Never underestimate the importance of a good hug. It’s restorative. It feeds your soul.
Eats Everything has a hug for everyone. On his way into the DJ booth at Hollywood’s Sound last night, he hugs person after person, with a particularly big one saved for Sound resident, fellow Bristolian, and final opener, Kiddkitt who lit the room up at just the right moment. Then he starts dancing with such positive abandon that if you didn’t know already, Eats Everything is raver first and DJ second. As Kiddkitt launches his last track, he stops the music just to scream ‘Eats Everything!!!’ All erupt in cheers. Before even putting his headphones on, Eats Everything has netted the love of the room.
The return of UK’s Edible label boss to Los Angeles has been hotly anticipated. The Bristol hero first arrived on the US electronic radar via the Dirtybird crew and he’s now unquestionably cemented in the upper echelon of House and Techno DJs worldwide. He hasn’t played in Los Angeles yet this year and the greeting he received last night at Sound tells you everything. LA has missed him.
Sound is a beautiful club both aesthetically and sonically. The main room glistens with colour and the Pioneer system packs a huge punch — plenty of pant-flapping low end frequencies yet still magically maintains perfect clarity of sound on the high end. In other words, this system loves House and Techno. Deep affection for the art of the DJ even extends to mad visual respect for tools of the trade – Sound displays spare DJ equipment in a locked cage next to the bar, like priceless works of art. It simultaneously demystifies the tools of the trade and says ‘only the chosen few can play with these.’
Among the most enticing features of the club, is being one room. Step inside and you are practically on the dance floor. Two possible configurations place the DJ either at one end of the rectangular space or like tonight, right in the middle of the long side, a brilliant choice because you feel like the DJ is on the dance floor WITH you. And that’s really the optimum way to experience a set from Eats Everything. He doesn’t just bring the music, he brings the party.
True to form, Eats Everything effortlessly took the crowd on an underground electronic adventure, traversing between punchy Tech House and rich, unrelenting Techno, always laced with gritty vocals and samples, some from his existing catalogue and others completely fresh. He never loses contact with the crowd and there isn’t a track that goes by over the two-and-a half hour set where he isn’t dancing with us, hugging friends in the booth, shaking hands with fans or just clearly engrossed in the music he plays.
Don’t be hoodwinked by Eats Everything’s party excitement and ‘joi de vivre,’ though. That’s his spirit but the backbone of what he does is technical excellence. Four decks, a Xone 92 mixer and multiple effects pedals are all utilised to create unrivalled flow and moments of high drama. He sucks the crowd in with acid grooves and just as they settle in, hits them hard with a Techno battery that sits at a bpm fast enough to put you in a frenzy yet slow enough that it can catch you and pull you around the dance floor.
Winning over the crowd in this Hollywood hub for House Music is no gimme.
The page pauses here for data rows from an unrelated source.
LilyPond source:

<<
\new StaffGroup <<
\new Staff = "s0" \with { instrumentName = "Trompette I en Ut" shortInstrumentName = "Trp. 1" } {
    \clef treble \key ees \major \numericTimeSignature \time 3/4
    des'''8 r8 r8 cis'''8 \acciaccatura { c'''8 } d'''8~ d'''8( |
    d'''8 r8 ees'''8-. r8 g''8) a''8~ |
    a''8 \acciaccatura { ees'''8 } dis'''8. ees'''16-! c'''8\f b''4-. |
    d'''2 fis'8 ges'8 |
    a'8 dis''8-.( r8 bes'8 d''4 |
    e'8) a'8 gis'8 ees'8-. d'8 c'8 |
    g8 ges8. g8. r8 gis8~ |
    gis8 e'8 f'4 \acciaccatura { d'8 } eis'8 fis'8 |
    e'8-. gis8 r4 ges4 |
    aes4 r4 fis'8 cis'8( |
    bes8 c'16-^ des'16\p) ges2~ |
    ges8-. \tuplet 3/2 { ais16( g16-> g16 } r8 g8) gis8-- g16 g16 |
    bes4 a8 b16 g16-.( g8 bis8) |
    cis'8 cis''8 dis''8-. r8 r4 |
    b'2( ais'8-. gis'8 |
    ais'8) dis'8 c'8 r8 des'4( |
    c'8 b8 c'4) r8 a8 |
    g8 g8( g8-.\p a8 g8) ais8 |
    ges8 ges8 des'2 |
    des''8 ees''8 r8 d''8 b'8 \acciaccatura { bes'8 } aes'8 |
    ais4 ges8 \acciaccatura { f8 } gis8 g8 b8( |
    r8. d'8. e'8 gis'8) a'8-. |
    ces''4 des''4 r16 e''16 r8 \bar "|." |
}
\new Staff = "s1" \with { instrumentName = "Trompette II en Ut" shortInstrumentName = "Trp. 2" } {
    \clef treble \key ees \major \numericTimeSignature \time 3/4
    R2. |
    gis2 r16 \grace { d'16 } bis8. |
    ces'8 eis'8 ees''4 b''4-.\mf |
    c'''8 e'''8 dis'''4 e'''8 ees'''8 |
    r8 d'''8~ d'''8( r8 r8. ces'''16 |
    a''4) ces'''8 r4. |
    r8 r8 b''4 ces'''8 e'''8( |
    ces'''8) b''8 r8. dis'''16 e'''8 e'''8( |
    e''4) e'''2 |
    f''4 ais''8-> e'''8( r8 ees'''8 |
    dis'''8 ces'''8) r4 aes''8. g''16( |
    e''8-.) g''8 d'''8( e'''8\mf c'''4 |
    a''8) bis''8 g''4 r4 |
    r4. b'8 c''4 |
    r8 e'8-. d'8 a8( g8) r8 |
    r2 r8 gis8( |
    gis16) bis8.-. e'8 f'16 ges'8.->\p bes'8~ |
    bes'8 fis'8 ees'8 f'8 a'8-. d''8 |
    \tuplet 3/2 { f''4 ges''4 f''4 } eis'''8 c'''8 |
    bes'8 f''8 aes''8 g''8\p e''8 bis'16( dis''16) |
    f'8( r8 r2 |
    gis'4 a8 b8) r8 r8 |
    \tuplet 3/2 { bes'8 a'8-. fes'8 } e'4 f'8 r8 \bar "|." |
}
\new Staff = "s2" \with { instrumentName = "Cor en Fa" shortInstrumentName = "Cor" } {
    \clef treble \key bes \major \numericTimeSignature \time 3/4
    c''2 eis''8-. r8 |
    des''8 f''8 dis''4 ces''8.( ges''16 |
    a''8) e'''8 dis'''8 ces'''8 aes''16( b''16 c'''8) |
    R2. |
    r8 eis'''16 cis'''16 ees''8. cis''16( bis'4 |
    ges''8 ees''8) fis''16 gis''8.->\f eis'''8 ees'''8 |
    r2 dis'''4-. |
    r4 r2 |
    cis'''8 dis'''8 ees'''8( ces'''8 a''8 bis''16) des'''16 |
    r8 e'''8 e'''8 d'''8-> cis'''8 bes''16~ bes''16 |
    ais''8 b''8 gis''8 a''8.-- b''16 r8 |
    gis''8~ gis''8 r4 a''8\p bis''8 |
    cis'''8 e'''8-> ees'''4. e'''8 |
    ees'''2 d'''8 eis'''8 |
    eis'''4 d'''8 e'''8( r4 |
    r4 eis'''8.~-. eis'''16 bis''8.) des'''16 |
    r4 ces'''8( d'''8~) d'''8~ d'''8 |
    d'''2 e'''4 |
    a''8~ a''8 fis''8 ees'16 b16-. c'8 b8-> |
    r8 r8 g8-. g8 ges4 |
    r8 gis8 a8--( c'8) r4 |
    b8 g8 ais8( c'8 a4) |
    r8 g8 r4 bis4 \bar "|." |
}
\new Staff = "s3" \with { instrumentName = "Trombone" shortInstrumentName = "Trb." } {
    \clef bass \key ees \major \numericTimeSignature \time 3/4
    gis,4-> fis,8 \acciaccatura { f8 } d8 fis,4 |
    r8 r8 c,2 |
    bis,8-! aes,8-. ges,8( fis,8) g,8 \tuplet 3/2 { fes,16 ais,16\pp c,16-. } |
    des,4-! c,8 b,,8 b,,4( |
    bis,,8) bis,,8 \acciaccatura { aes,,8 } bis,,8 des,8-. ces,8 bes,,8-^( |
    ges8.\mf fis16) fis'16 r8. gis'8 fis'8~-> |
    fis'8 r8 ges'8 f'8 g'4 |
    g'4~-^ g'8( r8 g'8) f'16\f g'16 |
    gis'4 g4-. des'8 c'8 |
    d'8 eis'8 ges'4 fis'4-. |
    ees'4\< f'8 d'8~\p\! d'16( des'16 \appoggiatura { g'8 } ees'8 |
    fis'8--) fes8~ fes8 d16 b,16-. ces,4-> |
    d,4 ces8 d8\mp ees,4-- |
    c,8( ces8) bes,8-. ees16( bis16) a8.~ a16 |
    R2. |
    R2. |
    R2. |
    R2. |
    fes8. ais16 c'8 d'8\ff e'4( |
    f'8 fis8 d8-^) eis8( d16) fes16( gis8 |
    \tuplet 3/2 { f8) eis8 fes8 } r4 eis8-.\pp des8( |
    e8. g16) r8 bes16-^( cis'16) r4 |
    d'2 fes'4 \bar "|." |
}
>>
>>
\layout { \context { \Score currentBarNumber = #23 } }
Like Hollywood itself, this room is not homogenous and killer DJs attract locals, tourists, diehard music fans and more from every corner of LA and beyond: So the fact that Eats Everything was able to galvanise this dance floor into a heaving mass of excitement, says it all. No. Surprise. Eats Everything never gave up his spot on the dance floor and it’s like he took every person in Sound, drew us into a group hug and we all jumped up and down. And as we know… that’s what feeds the soul.